Jan 6 (Reuters) - As the United States grapples with a flu season that has killed 21 people so far, the Food and Drug Administration on Tuesday cleared the way for greater use of a molecular test designed to quickly detect the presence of the virus in a nasal swab.
The test, made by Alere Inc, can now be used in a wide variety of clinical settings, including doctors' offices, emergency rooms, clinics and other healthcare facilities.

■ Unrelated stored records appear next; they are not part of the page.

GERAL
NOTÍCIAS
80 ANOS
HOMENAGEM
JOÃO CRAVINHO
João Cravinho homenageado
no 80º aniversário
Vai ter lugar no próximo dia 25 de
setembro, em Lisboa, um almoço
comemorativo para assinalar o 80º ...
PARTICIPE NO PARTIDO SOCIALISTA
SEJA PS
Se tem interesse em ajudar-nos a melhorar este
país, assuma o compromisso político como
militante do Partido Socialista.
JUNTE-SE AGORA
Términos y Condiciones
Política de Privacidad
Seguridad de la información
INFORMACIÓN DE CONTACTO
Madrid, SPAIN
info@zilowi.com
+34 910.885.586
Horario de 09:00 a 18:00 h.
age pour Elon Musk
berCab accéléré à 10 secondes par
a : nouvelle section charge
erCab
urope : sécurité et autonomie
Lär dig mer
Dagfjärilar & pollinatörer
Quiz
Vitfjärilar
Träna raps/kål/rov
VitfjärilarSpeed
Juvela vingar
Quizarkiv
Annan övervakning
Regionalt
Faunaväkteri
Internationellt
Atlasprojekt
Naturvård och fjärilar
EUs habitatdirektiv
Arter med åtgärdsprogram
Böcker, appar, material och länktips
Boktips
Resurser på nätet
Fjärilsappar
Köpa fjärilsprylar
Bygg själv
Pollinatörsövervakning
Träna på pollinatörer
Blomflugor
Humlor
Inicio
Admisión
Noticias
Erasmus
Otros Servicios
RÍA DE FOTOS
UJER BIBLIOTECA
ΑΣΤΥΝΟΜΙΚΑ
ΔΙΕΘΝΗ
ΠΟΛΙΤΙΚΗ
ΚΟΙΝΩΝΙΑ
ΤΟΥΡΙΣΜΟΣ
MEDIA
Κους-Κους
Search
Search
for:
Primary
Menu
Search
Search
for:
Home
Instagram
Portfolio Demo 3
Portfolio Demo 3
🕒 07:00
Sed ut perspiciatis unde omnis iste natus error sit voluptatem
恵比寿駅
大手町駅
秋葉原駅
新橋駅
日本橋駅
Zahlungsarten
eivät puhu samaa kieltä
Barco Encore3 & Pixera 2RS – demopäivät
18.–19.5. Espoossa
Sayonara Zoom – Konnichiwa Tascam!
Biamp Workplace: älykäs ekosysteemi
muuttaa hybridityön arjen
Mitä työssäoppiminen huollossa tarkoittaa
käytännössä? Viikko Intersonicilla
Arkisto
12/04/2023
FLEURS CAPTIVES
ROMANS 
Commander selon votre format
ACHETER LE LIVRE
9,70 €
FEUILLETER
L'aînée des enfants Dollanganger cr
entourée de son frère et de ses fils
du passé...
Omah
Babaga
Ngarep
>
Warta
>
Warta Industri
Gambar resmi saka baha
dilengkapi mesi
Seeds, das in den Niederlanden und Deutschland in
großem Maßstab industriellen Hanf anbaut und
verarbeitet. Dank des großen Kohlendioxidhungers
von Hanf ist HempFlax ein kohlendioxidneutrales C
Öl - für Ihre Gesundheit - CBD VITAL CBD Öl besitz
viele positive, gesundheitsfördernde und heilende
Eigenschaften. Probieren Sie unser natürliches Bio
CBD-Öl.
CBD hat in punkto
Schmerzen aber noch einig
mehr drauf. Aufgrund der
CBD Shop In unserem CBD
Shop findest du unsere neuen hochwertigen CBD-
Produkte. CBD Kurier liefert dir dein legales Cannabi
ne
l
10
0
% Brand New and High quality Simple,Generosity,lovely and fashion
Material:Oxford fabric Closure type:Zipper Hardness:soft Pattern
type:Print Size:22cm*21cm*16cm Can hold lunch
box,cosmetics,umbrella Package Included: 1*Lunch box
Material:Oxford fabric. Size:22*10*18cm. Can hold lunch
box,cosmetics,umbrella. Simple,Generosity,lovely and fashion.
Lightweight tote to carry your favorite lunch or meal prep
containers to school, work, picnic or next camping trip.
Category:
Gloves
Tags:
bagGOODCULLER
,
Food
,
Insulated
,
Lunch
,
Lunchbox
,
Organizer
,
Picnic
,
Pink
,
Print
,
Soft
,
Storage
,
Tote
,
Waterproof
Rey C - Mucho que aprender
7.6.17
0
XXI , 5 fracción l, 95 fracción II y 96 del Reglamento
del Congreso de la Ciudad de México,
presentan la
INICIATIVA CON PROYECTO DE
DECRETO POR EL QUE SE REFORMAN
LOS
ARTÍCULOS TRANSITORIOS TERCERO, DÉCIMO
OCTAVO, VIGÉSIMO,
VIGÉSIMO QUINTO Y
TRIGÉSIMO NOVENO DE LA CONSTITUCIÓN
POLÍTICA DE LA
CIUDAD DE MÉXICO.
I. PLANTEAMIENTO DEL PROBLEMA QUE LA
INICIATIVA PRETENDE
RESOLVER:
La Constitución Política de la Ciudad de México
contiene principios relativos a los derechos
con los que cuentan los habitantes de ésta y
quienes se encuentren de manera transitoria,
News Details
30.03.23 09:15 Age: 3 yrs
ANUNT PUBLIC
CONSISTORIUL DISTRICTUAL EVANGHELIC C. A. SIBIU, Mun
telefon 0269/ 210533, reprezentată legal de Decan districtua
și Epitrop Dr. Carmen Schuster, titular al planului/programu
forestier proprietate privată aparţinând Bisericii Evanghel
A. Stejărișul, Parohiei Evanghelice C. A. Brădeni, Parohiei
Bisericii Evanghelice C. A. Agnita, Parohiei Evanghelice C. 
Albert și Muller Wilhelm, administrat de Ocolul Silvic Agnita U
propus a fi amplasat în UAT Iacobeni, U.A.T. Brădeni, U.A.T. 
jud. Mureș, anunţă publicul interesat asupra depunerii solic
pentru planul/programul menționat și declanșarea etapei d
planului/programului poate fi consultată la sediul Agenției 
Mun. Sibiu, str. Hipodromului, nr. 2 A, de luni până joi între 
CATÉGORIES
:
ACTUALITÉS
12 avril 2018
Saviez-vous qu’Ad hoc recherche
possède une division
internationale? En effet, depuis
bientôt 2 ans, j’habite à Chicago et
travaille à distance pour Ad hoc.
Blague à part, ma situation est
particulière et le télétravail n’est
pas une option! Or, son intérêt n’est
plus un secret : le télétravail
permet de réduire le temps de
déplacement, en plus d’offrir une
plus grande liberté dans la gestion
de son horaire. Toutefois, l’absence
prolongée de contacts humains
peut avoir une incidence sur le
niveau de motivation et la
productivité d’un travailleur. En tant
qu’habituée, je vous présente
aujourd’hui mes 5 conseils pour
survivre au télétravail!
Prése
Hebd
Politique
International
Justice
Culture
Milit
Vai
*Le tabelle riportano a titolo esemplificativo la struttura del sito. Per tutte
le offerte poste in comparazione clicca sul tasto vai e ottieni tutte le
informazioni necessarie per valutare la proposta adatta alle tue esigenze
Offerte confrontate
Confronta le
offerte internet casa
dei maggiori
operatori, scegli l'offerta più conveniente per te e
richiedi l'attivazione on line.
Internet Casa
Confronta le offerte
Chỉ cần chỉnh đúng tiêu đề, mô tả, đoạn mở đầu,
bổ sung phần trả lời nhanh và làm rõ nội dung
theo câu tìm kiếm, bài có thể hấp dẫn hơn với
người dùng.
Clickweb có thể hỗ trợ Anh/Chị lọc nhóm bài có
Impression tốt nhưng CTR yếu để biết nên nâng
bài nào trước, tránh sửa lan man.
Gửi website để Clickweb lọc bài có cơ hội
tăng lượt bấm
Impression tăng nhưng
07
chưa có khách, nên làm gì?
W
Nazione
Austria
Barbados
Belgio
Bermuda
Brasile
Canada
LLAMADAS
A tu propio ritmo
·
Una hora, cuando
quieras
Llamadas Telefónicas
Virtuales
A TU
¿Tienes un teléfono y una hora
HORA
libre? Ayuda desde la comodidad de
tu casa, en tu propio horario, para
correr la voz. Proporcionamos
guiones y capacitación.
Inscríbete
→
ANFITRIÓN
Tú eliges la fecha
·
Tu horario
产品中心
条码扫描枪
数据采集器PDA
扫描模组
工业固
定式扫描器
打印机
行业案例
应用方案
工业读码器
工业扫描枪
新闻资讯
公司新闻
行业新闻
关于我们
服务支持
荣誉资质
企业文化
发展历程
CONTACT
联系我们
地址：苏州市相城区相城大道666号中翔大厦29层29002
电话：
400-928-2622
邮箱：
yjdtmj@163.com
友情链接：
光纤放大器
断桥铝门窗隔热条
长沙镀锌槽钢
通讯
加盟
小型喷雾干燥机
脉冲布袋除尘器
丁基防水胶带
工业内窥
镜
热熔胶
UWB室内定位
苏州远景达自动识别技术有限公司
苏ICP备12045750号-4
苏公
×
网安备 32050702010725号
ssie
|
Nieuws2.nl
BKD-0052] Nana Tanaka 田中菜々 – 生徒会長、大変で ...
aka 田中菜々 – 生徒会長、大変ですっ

Previously, it could only be used in a limited number of laboratories.
The FDA first cleared the Alere i influenza A & B test in June as a prescription-only device, categorizing the test as moderately complex and therefore not to be used widely.
The agency said it agreed to allow wider use of the test after the company submitted data showing its ease of use and low risk of false results when used by untrained operators.
"Today's decision allows the first nucleic acid-based test to be available in clinical settings that previously could not use this technology," said Alberto Gutierrez, director of the FDA's Office of in Vitro Diagnostics and Radiological Health.
Nucleic acid tests are designed to detect the presence of genetic material from the virus. Alere's test produces results in as little as 15 minutes and can be conducted in front of the patient.
Flu symptoms are caused by two types of virus: Type A and Type B. Infections can range from mild to severe. More than 200,000 people in the United States are hospitalized with flu-related complications each year, according to the CDC.
Shares of Alere rose 1.4 percent to close at $37.25 on the New York Stock Exchange.